Feuerwehren machen den Nachwuchs fit für die Zukunft und schulen gemeinsam ihre Nachwuchskräfte

Freiwillige Feuerwehren aus Bayern, unter anderem auch im Landkreis Eichstätt machen ihre Feuerwehrnachwuchskräfte regelmäßig fit für die Zukunft

Aus diesem Grund schlossen sich wieder die Feuerwehren aus Hepberg, Lenting, Stammham und diesmal auch einige Kameraden aus Böhmfeld zum Zweck der Feuerwehr-Grundausbildung zusammen. "Ausbildungs-Synergieeffekte für die Zukunft schaffen“ und soziale Netzwerke ausbauen, um für kommende Einsätze gut gerüstet zu sein, das ist das große Anliegen der beteiligten Kommandanten René Karmann (Hepberg), Christian Hubrich (Lenting) und Martin Lackner (Stammham).
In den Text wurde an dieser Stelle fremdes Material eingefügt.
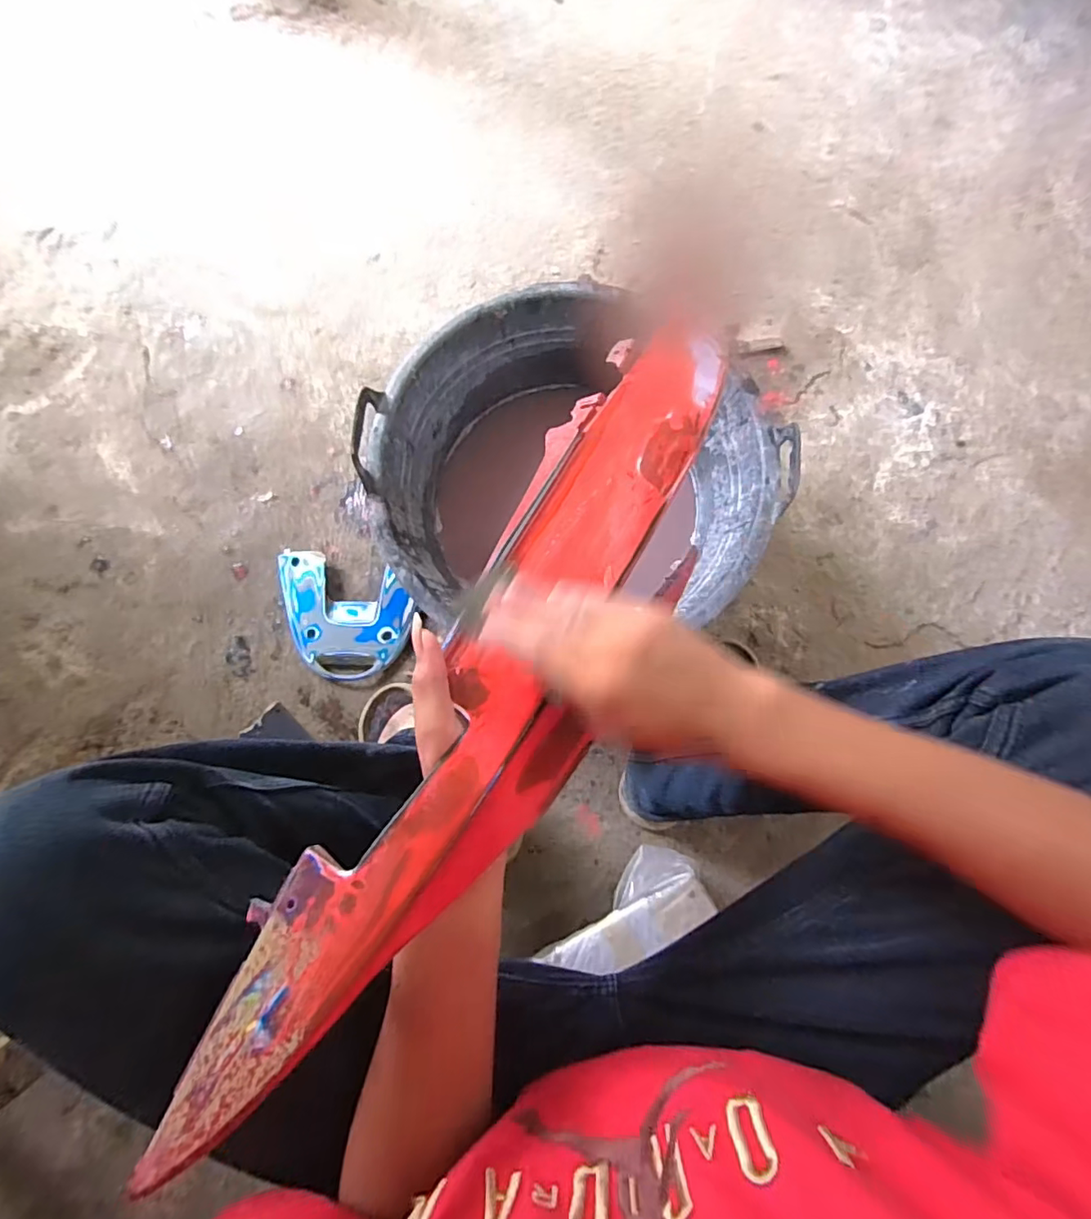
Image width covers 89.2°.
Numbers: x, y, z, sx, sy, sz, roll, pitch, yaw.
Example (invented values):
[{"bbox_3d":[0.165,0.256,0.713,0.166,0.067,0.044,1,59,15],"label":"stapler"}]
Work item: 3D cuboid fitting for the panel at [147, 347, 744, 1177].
[{"bbox_3d":[0.011,0.013,0.407,0.136,0.099,0.645,26,64,6],"label":"panel"}]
Gemeinsame Ausbildungskapazitäten ausnutzen - unter diesem Motto durchlaufen die Feuerwehrkameradinnen und Feuerwehrkameraden diesen Ausbildungsmarathon, um zukünftig auch an Leistungsprüfungen, Ausbildungen auf Landkreisebene (Atemschutz-, Maschinisten- und Funkausbildung) sowie für Lehrgänge an den staatlichen Feuerwehrschulen zugelassen werden zu können. Die Ausbildung zum  "Truppmann Teil 1", der Einstieg zum Feuerwehrmann oder zur Feuerwehrfrau,  wurde diesmal in Hepberg durchgeführt. Allgemeine Rechtsgrundlagen, fachbezogene Grundlagen, Fahrzeug- und Gerätekunde, Einsatzlehre im Brandeinsatz und Technischer Hilfeleistung (beides in Theorie und Praxis) wurden unterrichtet.
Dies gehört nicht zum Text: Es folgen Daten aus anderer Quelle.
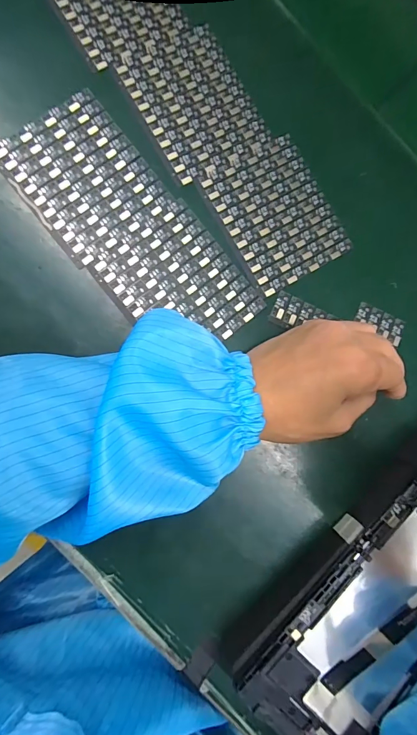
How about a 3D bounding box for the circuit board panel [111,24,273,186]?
[{"bbox_3d":[-0.010,-0.197,0.268,0.081,0.004,0.100,-31,91,-9],"label":"circuit board panel"}]

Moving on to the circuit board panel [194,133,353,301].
[{"bbox_3d":[0.051,-0.117,0.271,0.081,0.004,0.102,-30,91,-9],"label":"circuit board panel"}]

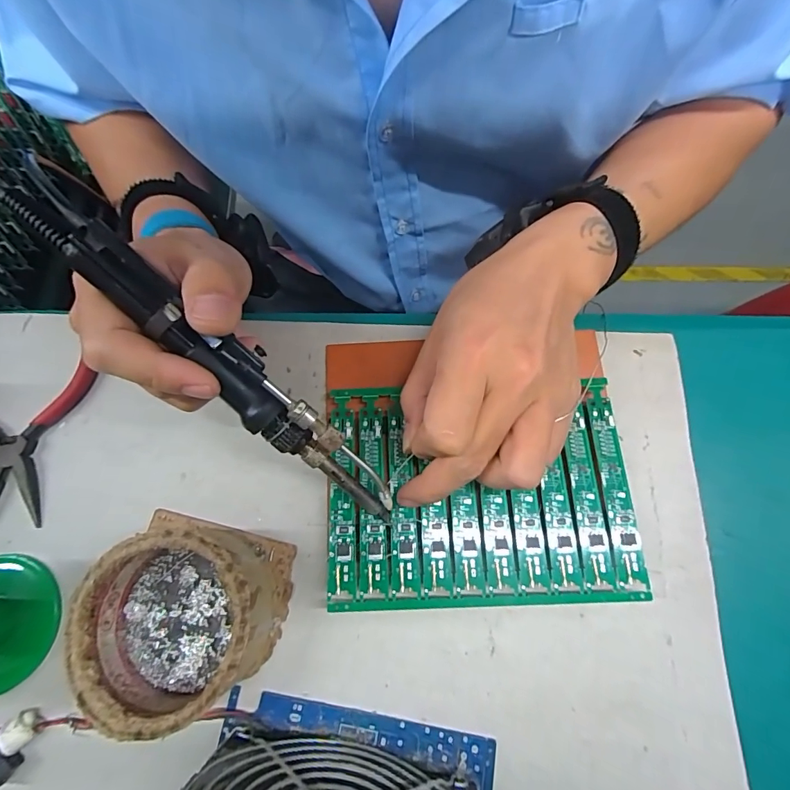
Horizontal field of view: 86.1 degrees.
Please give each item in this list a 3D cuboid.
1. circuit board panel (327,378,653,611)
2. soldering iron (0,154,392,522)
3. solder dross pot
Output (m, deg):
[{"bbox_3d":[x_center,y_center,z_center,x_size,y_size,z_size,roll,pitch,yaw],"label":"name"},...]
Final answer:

Die Ausbildung zum "Truppmann Teil 2" wurde in Stammham abgehalten. Themen wie Stressbewältigung, Gefährliche Stoffe, Unfallverhütung, Wasserförderung und Organisationsgrundsätze standen hier auf dem Programm. Am Standort Lenting wurde der letzte Teil der Grundausbildung, der abschließende "Truppführer" abgelegt. Themen wie Rechtsgrundlagen, Gefährliche Stoffe, Brennen und Löschen sowie Gefahren an der Einsatzstelle runden die Feuerwehr-Grundausbildung letztendlich ab.

Das Ablegen der kompletten Grundausbildung dauert mit den verschiedenen Wartezeiten ingesamt 4 Jahre. Zwischen den jeweiligen Lehrgängen wird an den Standorten der Freiwilligen Feuerwehren die Grundausbildung weiter durchlaufen. Im Feuerwehrgerätehaus in Stammham legten dann am Abschlusstag unter den kritischen Augen von Kreisbrandinspektor Bernhard Sammiller, Bezirksjugendfeuerwehrwart Franz Walt und dem örtlich zuständigen Kreisbrandmeister Martin Lackner gemeinsam die Teilnehmer ihre Prüfung ab.

Allen Teilnehmern konnte im Anschluss durch die Führungskräfte der Kreisbrandinspektion zum erfolgreichen Bestehen gratuliert werden. Die Teilnehmer erhielten auch den ersehnten Eintrag ins  Feuerwehrdienstbuch. Beim abschließenden Grußwort der Landkreisführungskräfte konnten nur  lobende Worte an die jeweiligen Kommandanten mit ihren Ausbildern und an alle Teilnehmer gerichtet werden. Ein großer Dank ging an die die beteiligten Feuerwehren die, wie auch alle anderen Freiwilligen Feuerwehren, 365 Tage im Jahr für die Allgemeinheit ihren Einsatz geben. Diese Bereitschaft, die verantwortungsvolle Arbeit in der Feuerwehr zu übernehmen, ist ein unbezahlbares Gut in unserer Gesellschaft. Jede Gemeinde könne auf ihre weiblichen und männlichen Floriansjünger sehr stolz sein und sich auch zukünftig auf die gut ausgebildeten Feuerwehrdienstleistenden verlassen. Die anwesenden Kommandanten der beteiligten Feuerwehren gingen in einzelnen Grußworten auf die vorbildliche gemeinsame Ausbildung ein und dankten auch den engagierten Ausbildern aller beteiligten Feuerwehren.